§ **Task**: Copy each of the lines below word for word, leaving out the pictures.

§ **Listed records**:
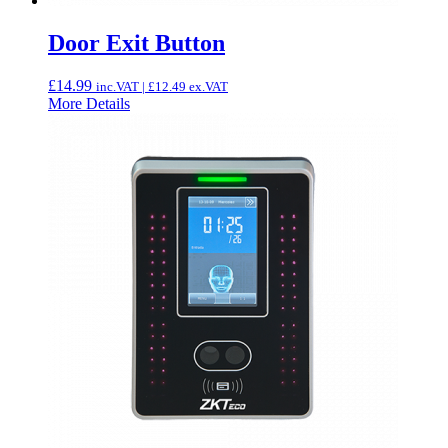
Door Exit Button
£
14.99
inc.VAT |
£
12.49
ex.VAT
More Details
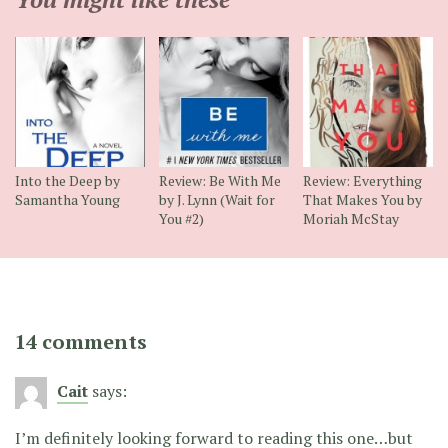
Into the Deep by
Review: Be With Me
Review: Everything
Samantha Young
by J. Lynn (Wait for
That Makes You by
You #2)
Moriah McStay
14 comments
Cait
says:
I’m definitely looking forward to reading this one…but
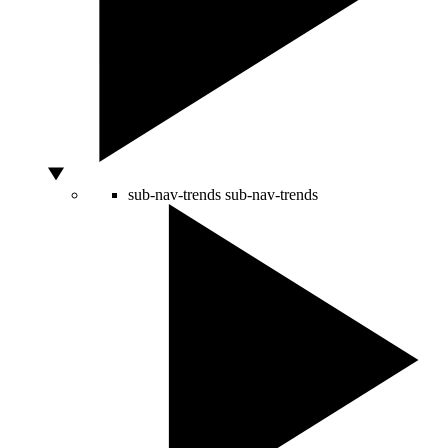
sub-nav-trends
sub-nav-trends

§ **Problem solution**:
Door Exit Button
£
14.99
inc.VAT |
£
12.49
ex.VAT
More Details
Into the Deep by
Review: Be With Me
Review: Everything
Samantha Young
by J. Lynn (Wait for
That Makes You by
You #2)
Moriah McStay
14 comments
Cait
says:
I’m definitely looking forward to reading this one…but
sub-nav-trends
sub-nav-trends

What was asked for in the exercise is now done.